§ Explore the material
A) Transcribe the passage of the Perl 6 meeting minutes from "- Probably a" to "leeway do I have?".
B) In the Perl 6 meeting minutes, how often does Patrick say it is now raining?
C) Write a continuation of the Perl 6 meeting minutes, beginning after Patrick's question "How much leeway do I have?"

§ Document passage
⁂
The Perl 6 design team met by phone on 20 September 2006. Larry, Patrick,
and Nicholas attended. These are the minutes.
Patrick:
- Weather is getting back to normal now.
- Had been the worst drought since the '50s.
- Temperatures were in the low 100s, now down to the 80s
- Now raining once a week
Nicholas:
- When I was in LA in July it was hitting the 100s and the power grid
didn't like it. What happens in Texas?
Patrick:
- Temperatures in the 100s are expected; the grid is built to cope.
- Texas doesn't have energy problems. We get California to pay for our
infrastructure
Larry laughed.
Patrick:
- Can I ask a question of your design sense?
- I've used the compile time traits as decorators on things.
- Is this bad, or can I do it more liberally
- This is for operators such as infix &&
- Lot of languages have that, would be good if the PAST node structure
could express that. If a language says I have infix && as one of my
tokens - it is OK to translate that to a PAST node that also says
"this short circuits"?
- this would saves having to write a transformation rule that handles
this before it hits an AST
- Already we can say left, right, chain associative - can we also put
traits that say "oh it short circuits"?
Larry:
- Is this there in lieu of something else that ought to be there, such
as thunks?
- Thunks are a level of laziness - "this is a thing that I'll tell you
when you can evaluate it."
- Tend to discourage these in Perl 6 except for &&
- The danger is that people put declarations in the thunk block, and
expect that it gets executed, when often it does not.
- In Perl 5 terms, my $x if 0;
- In Perl 6 tend to encourage people to use explicit curlies for that
sort of thing. But for general AST you would want to support those sort of constructs.
- Probably a property of the particular arguments not the property
itself
- It's really call by name
Patrick:
- Moving away from short circuiting other compiler specific things that
we'd like to put inside the grammar file that aren't naturally part of
the AST...
- Traits seem natural, for example
inline
Larry:
- Would like to see a lot of this being in a subset of Perl 6.
- Any syntax you'd like to borrow from Perl 6 is fine
Patrick:
- How much leeway do I have?
⁂
§ Information given
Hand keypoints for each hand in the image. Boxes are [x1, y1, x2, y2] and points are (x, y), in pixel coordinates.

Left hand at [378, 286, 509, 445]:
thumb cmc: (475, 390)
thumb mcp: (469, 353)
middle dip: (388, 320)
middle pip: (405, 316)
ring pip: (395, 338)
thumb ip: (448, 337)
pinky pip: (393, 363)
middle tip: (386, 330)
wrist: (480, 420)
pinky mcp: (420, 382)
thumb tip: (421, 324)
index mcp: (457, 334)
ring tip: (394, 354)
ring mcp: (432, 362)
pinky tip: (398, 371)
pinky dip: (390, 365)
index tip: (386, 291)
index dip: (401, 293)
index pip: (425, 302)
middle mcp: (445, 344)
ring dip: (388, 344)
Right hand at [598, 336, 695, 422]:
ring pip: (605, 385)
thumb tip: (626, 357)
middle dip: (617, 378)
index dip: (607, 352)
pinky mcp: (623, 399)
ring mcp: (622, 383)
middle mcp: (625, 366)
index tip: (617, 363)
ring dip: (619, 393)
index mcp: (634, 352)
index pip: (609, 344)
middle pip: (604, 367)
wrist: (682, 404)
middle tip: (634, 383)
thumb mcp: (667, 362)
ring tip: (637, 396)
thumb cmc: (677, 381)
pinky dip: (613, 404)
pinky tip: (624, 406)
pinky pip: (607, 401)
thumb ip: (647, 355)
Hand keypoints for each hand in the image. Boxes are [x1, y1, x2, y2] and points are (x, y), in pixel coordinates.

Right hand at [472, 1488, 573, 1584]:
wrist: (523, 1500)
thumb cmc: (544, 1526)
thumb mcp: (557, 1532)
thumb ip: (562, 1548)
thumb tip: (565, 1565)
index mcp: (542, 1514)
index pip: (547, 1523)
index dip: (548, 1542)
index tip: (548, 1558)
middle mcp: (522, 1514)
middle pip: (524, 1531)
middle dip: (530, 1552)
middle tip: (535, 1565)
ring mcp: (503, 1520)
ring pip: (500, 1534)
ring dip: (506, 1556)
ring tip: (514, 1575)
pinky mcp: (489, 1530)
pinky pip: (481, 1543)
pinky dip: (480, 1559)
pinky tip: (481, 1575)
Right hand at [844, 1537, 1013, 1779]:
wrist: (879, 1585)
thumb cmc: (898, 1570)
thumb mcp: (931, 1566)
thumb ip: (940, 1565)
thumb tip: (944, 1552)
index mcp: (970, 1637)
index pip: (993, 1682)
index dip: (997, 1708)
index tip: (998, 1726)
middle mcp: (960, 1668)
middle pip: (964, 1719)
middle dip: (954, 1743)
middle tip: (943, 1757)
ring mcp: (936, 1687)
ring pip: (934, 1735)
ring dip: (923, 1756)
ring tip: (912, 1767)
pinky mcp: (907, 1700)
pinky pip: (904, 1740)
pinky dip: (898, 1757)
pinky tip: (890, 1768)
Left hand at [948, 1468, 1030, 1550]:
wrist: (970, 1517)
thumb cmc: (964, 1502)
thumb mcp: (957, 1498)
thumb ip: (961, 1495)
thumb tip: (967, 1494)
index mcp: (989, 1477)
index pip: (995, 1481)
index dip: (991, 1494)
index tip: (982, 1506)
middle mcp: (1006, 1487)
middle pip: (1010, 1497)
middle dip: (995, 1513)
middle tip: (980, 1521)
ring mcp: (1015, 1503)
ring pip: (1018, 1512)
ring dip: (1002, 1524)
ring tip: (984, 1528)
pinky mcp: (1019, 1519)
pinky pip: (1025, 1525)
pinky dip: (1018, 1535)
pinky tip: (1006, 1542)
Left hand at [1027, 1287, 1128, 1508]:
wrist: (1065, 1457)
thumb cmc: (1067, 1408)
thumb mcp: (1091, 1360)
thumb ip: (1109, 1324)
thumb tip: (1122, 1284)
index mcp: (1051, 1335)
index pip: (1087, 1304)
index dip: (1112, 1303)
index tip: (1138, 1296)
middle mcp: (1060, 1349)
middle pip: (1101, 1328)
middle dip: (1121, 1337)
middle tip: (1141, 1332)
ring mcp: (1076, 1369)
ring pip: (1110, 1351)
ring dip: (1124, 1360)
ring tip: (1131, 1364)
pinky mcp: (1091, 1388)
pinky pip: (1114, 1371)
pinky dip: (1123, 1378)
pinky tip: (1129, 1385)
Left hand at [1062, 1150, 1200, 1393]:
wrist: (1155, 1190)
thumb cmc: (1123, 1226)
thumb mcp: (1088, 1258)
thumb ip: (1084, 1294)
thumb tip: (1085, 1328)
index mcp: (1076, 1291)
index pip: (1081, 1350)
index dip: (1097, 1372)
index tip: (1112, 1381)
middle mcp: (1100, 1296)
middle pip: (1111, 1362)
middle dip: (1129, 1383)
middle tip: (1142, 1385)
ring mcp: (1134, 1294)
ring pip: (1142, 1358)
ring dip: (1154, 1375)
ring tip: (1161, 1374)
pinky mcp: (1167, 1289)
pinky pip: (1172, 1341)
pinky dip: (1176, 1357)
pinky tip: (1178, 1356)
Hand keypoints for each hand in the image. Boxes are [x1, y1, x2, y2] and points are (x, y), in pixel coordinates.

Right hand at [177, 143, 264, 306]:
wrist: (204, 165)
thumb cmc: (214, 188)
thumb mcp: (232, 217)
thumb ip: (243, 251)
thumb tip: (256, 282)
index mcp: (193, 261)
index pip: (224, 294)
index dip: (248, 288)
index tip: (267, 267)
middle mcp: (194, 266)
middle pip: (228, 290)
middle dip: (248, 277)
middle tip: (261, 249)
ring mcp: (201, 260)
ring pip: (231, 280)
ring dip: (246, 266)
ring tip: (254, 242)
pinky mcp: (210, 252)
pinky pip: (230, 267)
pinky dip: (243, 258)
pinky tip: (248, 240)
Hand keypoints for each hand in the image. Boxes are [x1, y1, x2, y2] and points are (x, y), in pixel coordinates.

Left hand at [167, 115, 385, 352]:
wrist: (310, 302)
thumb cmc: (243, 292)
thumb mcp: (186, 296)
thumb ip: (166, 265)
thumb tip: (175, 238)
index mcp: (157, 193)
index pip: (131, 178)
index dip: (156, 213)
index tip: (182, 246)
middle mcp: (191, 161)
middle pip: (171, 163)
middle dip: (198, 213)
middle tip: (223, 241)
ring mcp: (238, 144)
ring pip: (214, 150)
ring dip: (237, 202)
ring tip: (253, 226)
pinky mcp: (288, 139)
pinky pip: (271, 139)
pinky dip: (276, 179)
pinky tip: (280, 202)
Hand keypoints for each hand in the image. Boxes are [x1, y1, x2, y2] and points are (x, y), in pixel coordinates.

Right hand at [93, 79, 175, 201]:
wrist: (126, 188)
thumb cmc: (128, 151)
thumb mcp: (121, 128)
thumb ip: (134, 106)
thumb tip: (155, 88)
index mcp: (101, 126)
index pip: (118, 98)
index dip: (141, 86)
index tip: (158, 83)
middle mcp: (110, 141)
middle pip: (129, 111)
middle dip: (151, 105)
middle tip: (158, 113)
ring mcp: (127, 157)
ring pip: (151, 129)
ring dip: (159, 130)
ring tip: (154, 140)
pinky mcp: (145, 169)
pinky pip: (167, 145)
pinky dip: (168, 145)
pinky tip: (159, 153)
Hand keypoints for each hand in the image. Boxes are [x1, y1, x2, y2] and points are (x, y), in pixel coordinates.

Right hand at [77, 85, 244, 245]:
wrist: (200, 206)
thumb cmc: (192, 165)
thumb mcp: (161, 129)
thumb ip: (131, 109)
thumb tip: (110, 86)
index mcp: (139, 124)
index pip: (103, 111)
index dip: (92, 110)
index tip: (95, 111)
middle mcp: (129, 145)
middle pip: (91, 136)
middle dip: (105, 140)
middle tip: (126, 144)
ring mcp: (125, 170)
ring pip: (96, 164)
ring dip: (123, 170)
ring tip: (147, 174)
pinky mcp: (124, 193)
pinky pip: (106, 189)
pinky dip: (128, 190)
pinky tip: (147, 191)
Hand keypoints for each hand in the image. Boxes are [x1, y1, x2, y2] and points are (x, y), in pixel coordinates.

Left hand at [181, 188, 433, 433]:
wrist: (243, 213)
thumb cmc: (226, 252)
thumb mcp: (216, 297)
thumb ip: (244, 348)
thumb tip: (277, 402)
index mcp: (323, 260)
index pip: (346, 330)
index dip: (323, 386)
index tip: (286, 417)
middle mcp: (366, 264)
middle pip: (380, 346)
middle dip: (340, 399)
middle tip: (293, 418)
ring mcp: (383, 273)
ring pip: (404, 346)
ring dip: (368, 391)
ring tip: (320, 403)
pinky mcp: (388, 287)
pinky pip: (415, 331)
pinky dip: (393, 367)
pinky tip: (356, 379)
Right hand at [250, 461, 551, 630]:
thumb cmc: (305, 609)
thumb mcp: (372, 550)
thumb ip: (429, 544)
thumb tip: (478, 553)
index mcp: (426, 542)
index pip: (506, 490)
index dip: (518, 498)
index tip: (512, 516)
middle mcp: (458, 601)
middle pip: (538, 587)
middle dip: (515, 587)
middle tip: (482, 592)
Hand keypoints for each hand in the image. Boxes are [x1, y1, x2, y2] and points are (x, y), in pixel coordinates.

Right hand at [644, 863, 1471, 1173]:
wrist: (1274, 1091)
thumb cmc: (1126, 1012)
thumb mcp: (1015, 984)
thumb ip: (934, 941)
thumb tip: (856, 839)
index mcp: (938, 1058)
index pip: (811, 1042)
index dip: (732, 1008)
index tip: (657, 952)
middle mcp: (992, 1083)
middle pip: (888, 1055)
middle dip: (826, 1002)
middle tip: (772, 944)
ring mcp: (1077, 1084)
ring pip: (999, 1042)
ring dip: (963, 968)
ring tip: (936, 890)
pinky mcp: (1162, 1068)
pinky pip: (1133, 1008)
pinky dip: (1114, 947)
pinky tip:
⁂
§ Results by task
A)
- Probably a property of the particular arguments not the property
itself
- It's really call by name
Patrick:
- Moving away from short circuiting other compiler specific things that
we'd like to put inside the grammar file that aren't naturally part of
the AST...
- Traits seem natural, for example
inline
Larry:
- Would like to see a lot of this being in a subset of Perl 6.
- Any syntax you'd like to borrow from Perl 6 is fine
Patrick:
- How much leeway do I have?

B) Once a week.

C)
Larry:
- I'd say that you have considerable leeway.
- Get support from Perl 6 framework by some modules that define those
traits
- The original Perl 6 properties idea was that if you mentioned it then
it springs into existence, but we decided that was a bad idea.
Patrick:
- That's how compiler works. [The original Perl 6 way]
Larry:
- Could define some sort of auto traits that auto-load.
- But with Perl 6 we went with wanting to have predeclared traits,
even if just for typo checking
Patrick:
- Discussion on #parrot - compiler writers all liked the idea of having
traits
- Felt natural.
Larry:
- Like Audrey says, "improvise".
- I don't see any big problem with this.
Patrick:
- The consensus is "Would be really nice if compiler tools already
handled this for us"
- This gives other optimisation possibilities down the road.
Larry:
- Only concern would be divergence from Perl 6 trait syntax.
- Specifically thinking about diverging by not having angle brackets and
colon
Patrick:
- Perl 6 compiler will only support the Perl 6 way
Larry:
- Just don't get trapped in a hole
Patrick:
- Will always resolve in favour of the Perl 6 way
- I'm working on the PAST implementation and compiler tools refactor
- Pleased with direction, no so pleased with speed, but other things
holding me back are now gone, so looking forward to next week
Larry:
- Working on a semantic bugbear. Working over the grammar, really high
level stuff.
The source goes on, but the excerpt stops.